**PROVIDED INFORMATION**

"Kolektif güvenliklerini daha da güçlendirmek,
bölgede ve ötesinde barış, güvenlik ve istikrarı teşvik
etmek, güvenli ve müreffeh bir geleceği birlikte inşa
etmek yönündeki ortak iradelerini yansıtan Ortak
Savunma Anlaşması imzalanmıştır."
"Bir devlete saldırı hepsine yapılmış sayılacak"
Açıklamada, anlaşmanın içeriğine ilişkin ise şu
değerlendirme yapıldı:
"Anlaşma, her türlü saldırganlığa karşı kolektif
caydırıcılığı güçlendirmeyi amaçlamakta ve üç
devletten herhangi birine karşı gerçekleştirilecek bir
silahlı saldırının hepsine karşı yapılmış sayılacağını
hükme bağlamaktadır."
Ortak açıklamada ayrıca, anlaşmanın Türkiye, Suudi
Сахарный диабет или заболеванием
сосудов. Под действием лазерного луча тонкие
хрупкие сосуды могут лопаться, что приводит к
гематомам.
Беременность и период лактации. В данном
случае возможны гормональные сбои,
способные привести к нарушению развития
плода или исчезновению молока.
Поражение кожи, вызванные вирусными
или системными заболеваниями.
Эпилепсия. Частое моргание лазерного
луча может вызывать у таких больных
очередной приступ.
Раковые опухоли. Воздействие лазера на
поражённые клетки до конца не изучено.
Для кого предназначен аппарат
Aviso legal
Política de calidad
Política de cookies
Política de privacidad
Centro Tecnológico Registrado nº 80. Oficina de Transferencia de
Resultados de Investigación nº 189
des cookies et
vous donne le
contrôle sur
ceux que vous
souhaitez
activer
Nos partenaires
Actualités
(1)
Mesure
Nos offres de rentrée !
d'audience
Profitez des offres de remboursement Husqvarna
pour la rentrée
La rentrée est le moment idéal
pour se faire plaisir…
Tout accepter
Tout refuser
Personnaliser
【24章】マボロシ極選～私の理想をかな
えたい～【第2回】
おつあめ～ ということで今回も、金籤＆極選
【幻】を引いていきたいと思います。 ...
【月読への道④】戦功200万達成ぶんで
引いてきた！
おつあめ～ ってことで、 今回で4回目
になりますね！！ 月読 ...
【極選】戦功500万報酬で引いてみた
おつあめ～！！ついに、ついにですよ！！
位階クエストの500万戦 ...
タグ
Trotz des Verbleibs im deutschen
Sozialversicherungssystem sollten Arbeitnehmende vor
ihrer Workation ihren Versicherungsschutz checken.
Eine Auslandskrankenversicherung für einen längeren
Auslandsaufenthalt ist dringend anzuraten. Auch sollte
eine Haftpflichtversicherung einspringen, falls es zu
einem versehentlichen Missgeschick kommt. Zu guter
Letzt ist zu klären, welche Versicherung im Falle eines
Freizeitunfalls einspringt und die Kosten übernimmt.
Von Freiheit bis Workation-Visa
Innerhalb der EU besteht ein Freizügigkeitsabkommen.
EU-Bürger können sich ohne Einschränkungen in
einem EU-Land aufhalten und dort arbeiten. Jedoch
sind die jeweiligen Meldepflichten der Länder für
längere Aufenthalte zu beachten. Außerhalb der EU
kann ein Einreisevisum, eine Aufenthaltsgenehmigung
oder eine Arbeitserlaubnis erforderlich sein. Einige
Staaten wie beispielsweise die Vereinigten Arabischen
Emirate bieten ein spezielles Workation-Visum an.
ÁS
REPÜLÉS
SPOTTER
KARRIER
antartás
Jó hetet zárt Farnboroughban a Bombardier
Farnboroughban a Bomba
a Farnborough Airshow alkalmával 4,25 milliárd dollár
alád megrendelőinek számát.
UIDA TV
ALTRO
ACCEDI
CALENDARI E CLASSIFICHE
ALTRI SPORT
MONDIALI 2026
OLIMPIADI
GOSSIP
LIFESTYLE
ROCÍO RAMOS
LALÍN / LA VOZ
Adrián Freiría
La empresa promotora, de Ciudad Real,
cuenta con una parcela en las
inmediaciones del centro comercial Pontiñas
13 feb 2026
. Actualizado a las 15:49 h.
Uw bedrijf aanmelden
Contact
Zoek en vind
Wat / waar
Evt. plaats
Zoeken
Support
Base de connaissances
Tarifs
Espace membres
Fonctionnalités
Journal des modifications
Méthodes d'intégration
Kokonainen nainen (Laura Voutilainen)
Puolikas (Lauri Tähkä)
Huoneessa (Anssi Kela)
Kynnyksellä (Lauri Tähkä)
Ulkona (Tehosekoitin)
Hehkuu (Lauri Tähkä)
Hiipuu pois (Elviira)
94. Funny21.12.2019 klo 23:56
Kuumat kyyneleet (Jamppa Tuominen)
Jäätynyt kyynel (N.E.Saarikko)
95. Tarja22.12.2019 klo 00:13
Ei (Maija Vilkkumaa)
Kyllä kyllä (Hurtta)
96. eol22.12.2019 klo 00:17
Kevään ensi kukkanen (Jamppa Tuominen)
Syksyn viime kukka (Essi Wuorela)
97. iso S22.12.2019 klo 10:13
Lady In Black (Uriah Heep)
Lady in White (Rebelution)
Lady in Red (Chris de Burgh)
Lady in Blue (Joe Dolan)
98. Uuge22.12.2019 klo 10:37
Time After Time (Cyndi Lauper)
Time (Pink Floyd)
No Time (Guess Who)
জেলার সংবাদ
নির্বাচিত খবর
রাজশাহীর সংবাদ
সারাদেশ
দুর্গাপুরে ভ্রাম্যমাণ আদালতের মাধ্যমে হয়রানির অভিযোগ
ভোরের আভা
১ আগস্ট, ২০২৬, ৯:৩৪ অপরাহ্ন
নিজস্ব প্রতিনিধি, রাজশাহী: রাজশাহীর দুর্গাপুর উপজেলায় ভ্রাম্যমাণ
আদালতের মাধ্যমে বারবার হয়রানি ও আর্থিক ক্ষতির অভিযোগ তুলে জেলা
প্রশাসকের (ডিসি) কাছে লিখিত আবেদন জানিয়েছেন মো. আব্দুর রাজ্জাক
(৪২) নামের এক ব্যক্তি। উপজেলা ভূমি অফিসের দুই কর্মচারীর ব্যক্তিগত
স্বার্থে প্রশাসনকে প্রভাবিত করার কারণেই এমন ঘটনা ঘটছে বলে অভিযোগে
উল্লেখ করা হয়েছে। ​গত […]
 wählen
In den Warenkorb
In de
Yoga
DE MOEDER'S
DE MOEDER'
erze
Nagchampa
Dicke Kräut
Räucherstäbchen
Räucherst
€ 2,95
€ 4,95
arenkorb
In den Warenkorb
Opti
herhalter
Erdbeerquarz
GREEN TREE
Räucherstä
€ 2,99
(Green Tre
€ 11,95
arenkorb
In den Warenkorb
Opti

**TASK DETAILS**
Please quote the data above in full, with no line missing.

**SOLUTION TO THE PROBLEM**
"Kolektif güvenliklerini daha da güçlendirmek,
bölgede ve ötesinde barış, güvenlik ve istikrarı teşvik
etmek, güvenli ve müreffeh bir geleceği birlikte inşa
etmek yönündeki ortak iradelerini yansıtan Ortak
Savunma Anlaşması imzalanmıştır."
"Bir devlete saldırı hepsine yapılmış sayılacak"
Açıklamada, anlaşmanın içeriğine ilişkin ise şu
değerlendirme yapıldı:
"Anlaşma, her türlü saldırganlığa karşı kolektif
caydırıcılığı güçlendirmeyi amaçlamakta ve üç
devletten herhangi birine karşı gerçekleştirilecek bir
silahlı saldırının hepsine karşı yapılmış sayılacağını
hükme bağlamaktadır."
Ortak açıklamada ayrıca, anlaşmanın Türkiye, Suudi
Сахарный диабет или заболеванием
сосудов. Под действием лазерного луча тонкие
хрупкие сосуды могут лопаться, что приводит к
гематомам.
Беременность и период лактации. В данном
случае возможны гормональные сбои,
способные привести к нарушению развития
плода или исчезновению молока.
Поражение кожи, вызванные вирусными
или системными заболеваниями.
Эпилепсия. Частое моргание лазерного
луча может вызывать у таких больных
очередной приступ.
Раковые опухоли. Воздействие лазера на
поражённые клетки до конца не изучено.
Для кого предназначен аппарат
Aviso legal
Política de calidad
Política de cookies
Política de privacidad
Centro Tecnológico Registrado nº 80. Oficina de Transferencia de
Resultados de Investigación nº 189
des cookies et
vous donne le
contrôle sur
ceux que vous
souhaitez
activer
Nos partenaires
Actualités
(1)
Mesure
Nos offres de rentrée !
d'audience
Profitez des offres de remboursement Husqvarna
pour la rentrée
La rentrée est le moment idéal
pour se faire plaisir…
Tout accepter
Tout refuser
Personnaliser
【24章】マボロシ極選～私の理想をかな
えたい～【第2回】
おつあめ～ ということで今回も、金籤＆極選
【幻】を引いていきたいと思います。 ...
【月読への道④】戦功200万達成ぶんで
引いてきた！
おつあめ～ ってことで、 今回で4回目
になりますね！！ 月読 ...
【極選】戦功500万報酬で引いてみた
おつあめ～！！ついに、ついにですよ！！
位階クエストの500万戦 ...
タグ
Trotz des Verbleibs im deutschen
Sozialversicherungssystem sollten Arbeitnehmende vor
ihrer Workation ihren Versicherungsschutz checken.
Eine Auslandskrankenversicherung für einen längeren
Auslandsaufenthalt ist dringend anzuraten. Auch sollte
eine Haftpflichtversicherung einspringen, falls es zu
einem versehentlichen Missgeschick kommt. Zu guter
Letzt ist zu klären, welche Versicherung im Falle eines
Freizeitunfalls einspringt und die Kosten übernimmt.
Von Freiheit bis Workation-Visa
Innerhalb der EU besteht ein Freizügigkeitsabkommen.
EU-Bürger können sich ohne Einschränkungen in
einem EU-Land aufhalten und dort arbeiten. Jedoch
sind die jeweiligen Meldepflichten der Länder für
längere Aufenthalte zu beachten. Außerhalb der EU
kann ein Einreisevisum, eine Aufenthaltsgenehmigung
oder eine Arbeitserlaubnis erforderlich sein. Einige
Staaten wie beispielsweise die Vereinigten Arabischen
Emirate bieten ein spezielles Workation-Visum an.
ÁS
REPÜLÉS
SPOTTER
KARRIER
antartás
Jó hetet zárt Farnboroughban a Bombardier
Farnboroughban a Bomba
a Farnborough Airshow alkalmával 4,25 milliárd dollár
alád megrendelőinek számát.
UIDA TV
ALTRO
ACCEDI
CALENDARI E CLASSIFICHE
ALTRI SPORT
MONDIALI 2026
OLIMPIADI
GOSSIP
LIFESTYLE
ROCÍO RAMOS
LALÍN / LA VOZ
Adrián Freiría
La empresa promotora, de Ciudad Real,
cuenta con una parcela en las
inmediaciones del centro comercial Pontiñas
13 feb 2026
. Actualizado a las 15:49 h.
Uw bedrijf aanmelden
Contact
Zoek en vind
Wat / waar
Evt. plaats
Zoeken
Support
Base de connaissances
Tarifs
Espace membres
Fonctionnalités
Journal des modifications
Méthodes d'intégration
Kokonainen nainen (Laura Voutilainen)
Puolikas (Lauri Tähkä)
Huoneessa (Anssi Kela)
Kynnyksellä (Lauri Tähkä)
Ulkona (Tehosekoitin)
Hehkuu (Lauri Tähkä)
Hiipuu pois (Elviira)
94. Funny21.12.2019 klo 23:56
Kuumat kyyneleet (Jamppa Tuominen)
Jäätynyt kyynel (N.E.Saarikko)
95. Tarja22.12.2019 klo 00:13
Ei (Maija Vilkkumaa)
Kyllä kyllä (Hurtta)
96. eol22.12.2019 klo 00:17
Kevään ensi kukkanen (Jamppa Tuominen)
Syksyn viime kukka (Essi Wuorela)
97. iso S22.12.2019 klo 10:13
Lady In Black (Uriah Heep)
Lady in White (Rebelution)
Lady in Red (Chris de Burgh)
Lady in Blue (Joe Dolan)
98. Uuge22.12.2019 klo 10:37
Time After Time (Cyndi Lauper)
Time (Pink Floyd)
No Time (Guess Who)
জেলার সংবাদ
নির্বাচিত খবর
রাজশাহীর সংবাদ
সারাদেশ
দুর্গাপুরে ভ্রাম্যমাণ আদালতের মাধ্যমে হয়রানির অভিযোগ
ভোরের আভা
১ আগস্ট, ২০২৬, ৯:৩৪ অপরাহ্ন
নিজস্ব প্রতিনিধি, রাজশাহী: রাজশাহীর দুর্গাপুর উপজেলায় ভ্রাম্যমাণ
আদালতের মাধ্যমে বারবার হয়রানি ও আর্থিক ক্ষতির অভিযোগ তুলে জেলা
প্রশাসকের (ডিসি) কাছে লিখিত আবেদন জানিয়েছেন মো. আব্দুর রাজ্জাক
(৪২) নামের এক ব্যক্তি। উপজেলা ভূমি অফিসের দুই কর্মচারীর ব্যক্তিগত
স্বার্থে প্রশাসনকে প্রভাবিত করার কারণেই এমন ঘটনা ঘটছে বলে অভিযোগে
উল্লেখ করা হয়েছে। ​গত […]
 wählen
In den Warenkorb
In de
Yoga
DE MOEDER'S
DE MOEDER'
erze
Nagchampa
Dicke Kräut
Räucherstäbchen
Räucherst
€ 2,95
€ 4,95
arenkorb
In den Warenkorb
Opti
herhalter
Erdbeerquarz
GREEN TREE
Räucherstä
€ 2,99
(Green Tre
€ 11,95
arenkorb
In den Warenkorb
Opti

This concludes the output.